(Figure understanding tasks)
^^^^^^^^

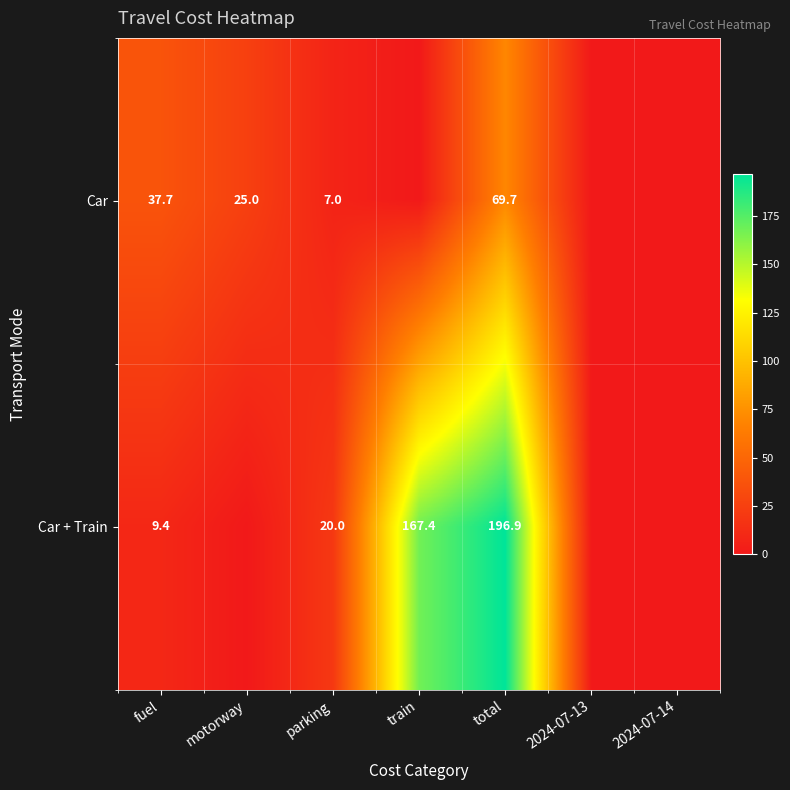

Rank the series at fuel from highest to lowest value.

Car, Car + Train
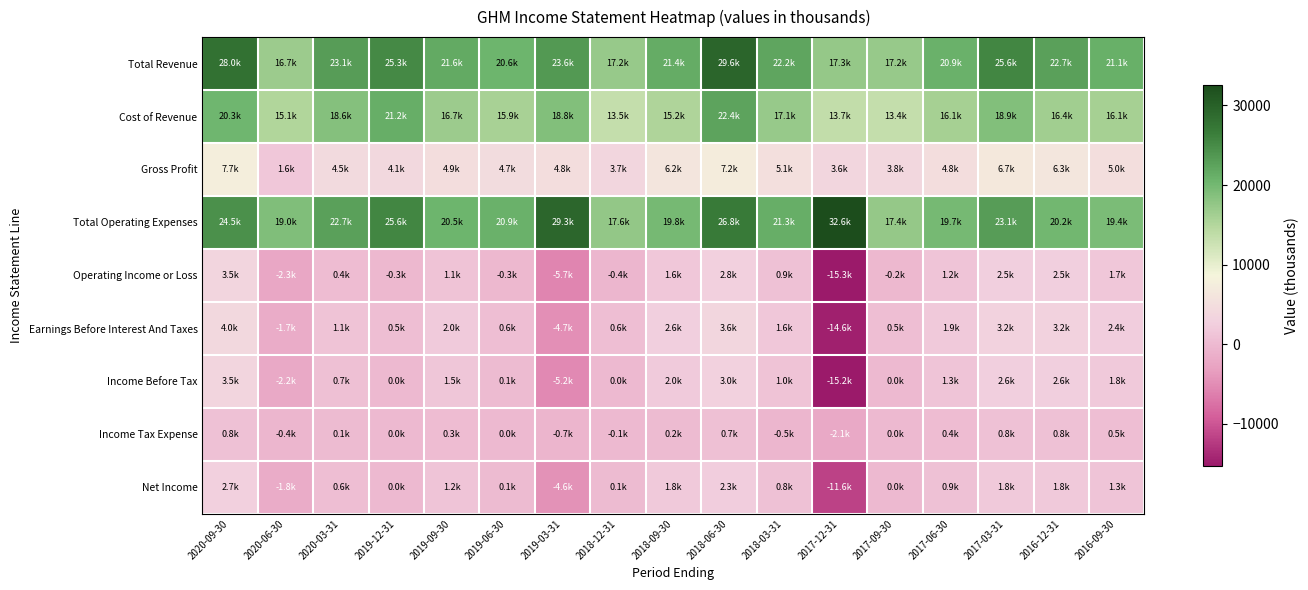

Reading left to right, transcribe all the data shown in this chart.

Total Revenue: 2020-09-30=28000	2020-06-30=16700	2020-03-31=23100	2019-12-31=25300	2019-09-30=21600	2019-06-30=20600	2019-03-31=23600	2018-12-31=17200	2018-09-30=21400	2018-06-30=29600	2018-03-31=22200	2017-12-31=17300	2017-09-30=17200	2017-06-30=20900	2017-03-31=25600	2016-12-31=22700	2016-09-30=21100
Cost of Revenue: 2020-09-30=20300	2020-06-30=15100	2020-03-31=18600	2019-12-31=21200	2019-09-30=16700	2019-06-30=15900	2019-03-31=18800	2018-12-31=13500	2018-09-30=15200	2018-06-30=22400	2018-03-31=17100	2017-12-31=13700	2017-09-30=13400	2017-06-30=16100	2017-03-31=18900	2016-12-31=16400	2016-09-30=16100
Gross Profit: 2020-09-30=7700	2020-06-30=1600	2020-03-31=4500	2019-12-31=4100	2019-09-30=4900	2019-06-30=4700	2019-03-31=4800	2018-12-31=3700	2018-09-30=6200	2018-06-30=7200	2018-03-31=5100	2017-12-31=3600	2017-09-30=3800	2017-06-30=4800	2017-03-31=6700	2016-12-31=6300	2016-09-30=5000
Total Operating Expenses: 2020-09-30=24500	2020-06-30=19000	2020-03-31=22700	2019-12-31=25600	2019-09-30=20500	2019-06-30=20900	2019-03-31=29300	2018-12-31=17600	2018-09-30=19800	2018-06-30=26800	2018-03-31=21300	2017-12-31=32600	2017-09-30=17400	2017-06-30=19700	2017-03-31=23100	2016-12-31=20200	2016-09-30=19400
Operating Income or Loss: 2020-09-30=3500	2020-06-30=-2300	2020-03-31=400	2019-12-31=-300	2019-09-30=1100	2019-06-30=-300	2019-03-31=-5700	2018-12-31=-400	2018-09-30=1600	2018-06-30=2800	2018-03-31=900	2017-12-31=-15300	2017-09-30=-200	2017-06-30=1200	2017-03-31=2500	2016-12-31=2500	2016-09-30=1700
Earnings Before Interest And Taxes: 2020-09-30=4000	2020-06-30=-1700	2020-03-31=1100	2019-12-31=500	2019-09-30=2000	2019-06-30=600	2019-03-31=-4700	2018-12-31=600	2018-09-30=2600	2018-06-30=3600	2018-03-31=1600	2017-12-31=-14600	2017-09-30=500	2017-06-30=1900	2017-03-31=3200	2016-12-31=3200	2016-09-30=2400
Income Before Tax: 2020-09-30=3500	2020-06-30=-2200	2020-03-31=700	2019-12-31=0	2019-09-30=1500	2019-06-30=100	2019-03-31=-5200	2018-12-31=0	2018-09-30=2000	2018-06-30=3000	2018-03-31=1000	2017-12-31=-15200	2017-09-30=0	2017-06-30=1300	2017-03-31=2600	2016-12-31=2600	2016-09-30=1800
Income Tax Expense: 2020-09-30=800	2020-06-30=-400	2020-03-31=100	2019-12-31=0	2019-09-30=300	2019-06-30=0	2019-03-31=-700	2018-12-31=-100	2018-09-30=200	2018-06-30=700	2018-03-31=-500	2017-12-31=-2100	2017-09-30=0	2017-06-30=400	2017-03-31=800	2016-12-31=800	2016-09-30=500
Net Income: 2020-09-30=2700	2020-06-30=-1800	2020-03-31=600	2019-12-31=0	2019-09-30=1200	2019-06-30=100	2019-03-31=-4600	2018-12-31=100	2018-09-30=1800	2018-06-30=2300	2018-03-31=800	2017-12-31=-11600	2017-09-30=0	2017-06-30=900	2017-03-31=1800	2016-12-31=1800	2016-09-30=1300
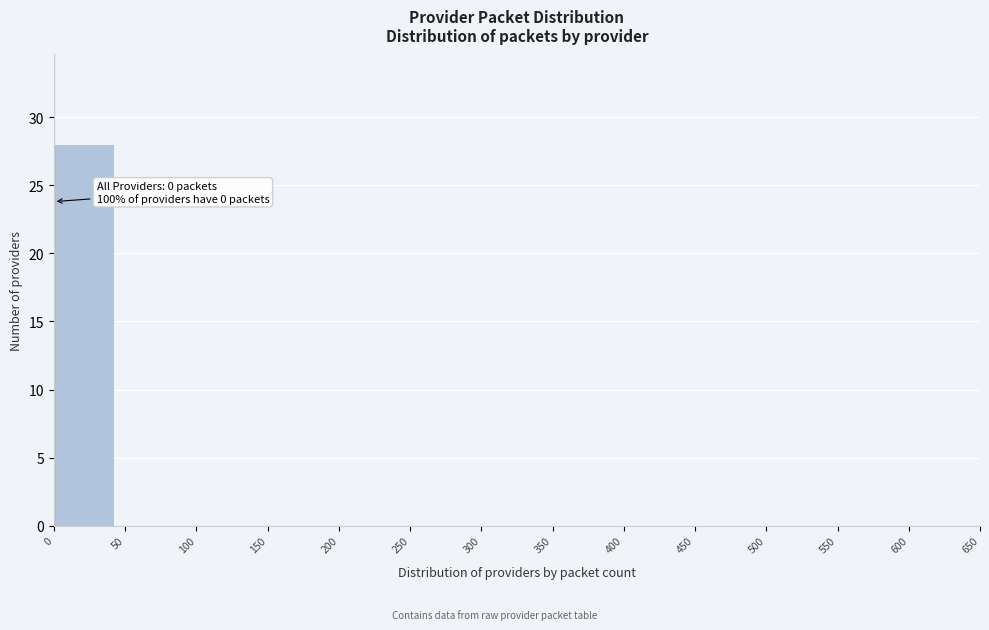

Which range on the x-axis has the tallest bar?

0 to 50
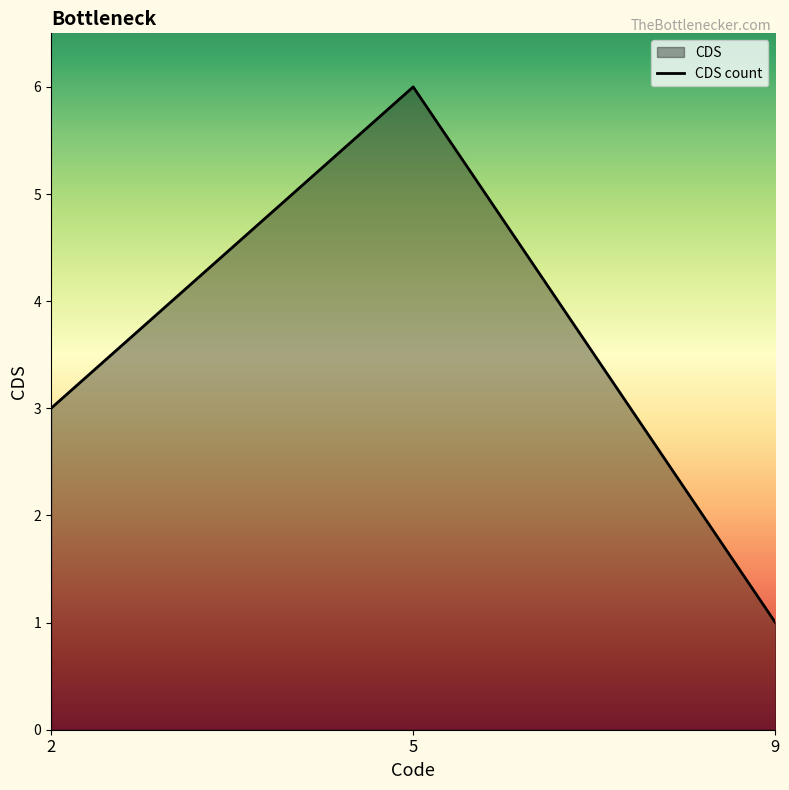

What is the sum of all values?

10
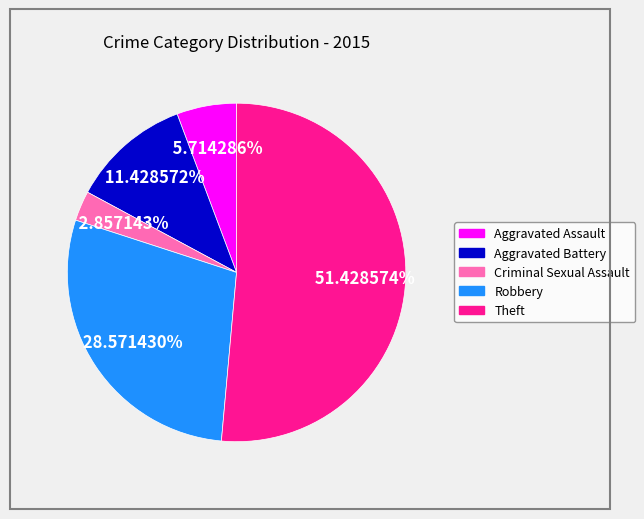

Is there any slice that represents more than half of the pie?

Yes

^^^^^^^^

Request
Format every line of the listing above as a Markdown table with the columns Row and Line, giving each line its row number and skipping blank lines. Leave the pictures out.

Answer box
| Row | Line |
|---|---|
| 1 | Rank the series at fuel from highest to lowest value. |
| 2 | Car, Car + Train |
| 3 | Reading left to right, transcribe all the data shown in this chart. |
| 4 | Total Revenue: 2020-09-30=28000	2020-06-30=16700	2020-03-31=23100	2019-12-31=25300	2019-09-30=21600	2019-06-30=20600	2019-03-31=23600	2018-12-31=17200	2018-09-30=21400	2018-06-30=29600	2018-03-31=22200	2017-12-31=17300	2017-09-30=17200	2017-06-30=20900	2017-03-31=25600	2016-12-31=22700	2016-09-30=21100 |
| 5 | Cost of Revenue: 2020-09-30=20300	2020-06-30=15100	2020-03-31=18600	2019-12-31=21200	2019-09-30=16700	2019-06-30=15900	2019-03-31=18800	2018-12-31=13500	2018-09-30=15200	2018-06-30=22400	2018-03-31=17100	2017-12-31=13700	2017-09-30=13400	2017-06-30=16100	2017-03-31=18900	2016-12-31=16400	2016-09-30=16100 |
| 6 | Gross Profit: 2020-09-30=7700	2020-06-30=1600	2020-03-31=4500	2019-12-31=4100	2019-09-30=4900	2019-06-30=4700	2019-03-31=4800	2018-12-31=3700	2018-09-30=6200	2018-06-30=7200	2018-03-31=5100	2017-12-31=3600	2017-09-30=3800	2017-06-30=4800	2017-03-31=6700	2016-12-31=6300	2016-09-30=5000 |
| 7 | Total Operating Expenses: 2020-09-30=24500	2020-06-30=19000	2020-03-31=22700	2019-12-31=25600	2019-09-30=20500	2019-06-30=20900	2019-03-31=29300	2018-12-31=17600	2018-09-30=19800	2018-06-30=26800	2018-03-31=21300	2017-12-31=32600	2017-09-30=17400	2017-06-30=19700	2017-03-31=23100	2016-12-31=20200	2016-09-30=19400 |
| 8 | Operating Income or Loss: 2020-09-30=3500	2020-06-30=-2300	2020-03-31=400	2019-12-31=-300	2019-09-30=1100	2019-06-30=-300	2019-03-31=-5700	2018-12-31=-400	2018-09-30=1600	2018-06-30=2800	2018-03-31=900	2017-12-31=-15300	2017-09-30=-200	2017-06-30=1200	2017-03-31=2500	2016-12-31=2500	2016-09-30=1700 |
| 9 | Earnings Before Interest And Taxes: 2020-09-30=4000	2020-06-30=-1700	2020-03-31=1100	2019-12-31=500	2019-09-30=2000	2019-06-30=600	2019-03-31=-4700	2018-12-31=600	2018-09-30=2600	2018-06-30=3600	2018-03-31=1600	2017-12-31=-14600	2017-09-30=500	2017-06-30=1900	2017-03-31=3200	2016-12-31=3200	2016-09-30=2400 |
| 10 | Income Before Tax: 2020-09-30=3500	2020-06-30=-2200	2020-03-31=700	2019-12-31=0	2019-09-30=1500	2019-06-30=100	2019-03-31=-5200	2018-12-31=0	2018-09-30=2000	2018-06-30=3000	2018-03-31=1000	2017-12-31=-15200	2017-09-30=0	2017-06-30=1300	2017-03-31=2600	2016-12-31=2600	2016-09-30=1800 |
| 11 | Income Tax Expense: 2020-09-30=800	2020-06-30=-400	2020-03-31=100	2019-12-31=0	2019-09-30=300	2019-06-30=0	2019-03-31=-700	2018-12-31=-100	2018-09-30=200	2018-06-30=700	2018-03-31=-500	2017-12-31=-2100	2017-09-30=0	2017-06-30=400	2017-03-31=800	2016-12-31=800	2016-09-30=500 |
| 12 | Net Income: 2020-09-30=2700	2020-06-30=-1800	2020-03-31=600	2019-12-31=0	2019-09-30=1200	2019-06-30=100	2019-03-31=-4600	2018-12-31=100	2018-09-30=1800	2018-06-30=2300	2018-03-31=800	2017-12-31=-11600	2017-09-30=0	2017-06-30=900	2017-03-31=1800	2016-12-31=1800	2016-09-30=1300 |
| 13 | Which range on the x-axis has the tallest bar? |
| 14 | 0 to 50 |
| 15 | What is the sum of all values? |
| 16 | 10 |
| 17 | Is there any slice that represents more than half of the pie? |
| 18 | Yes |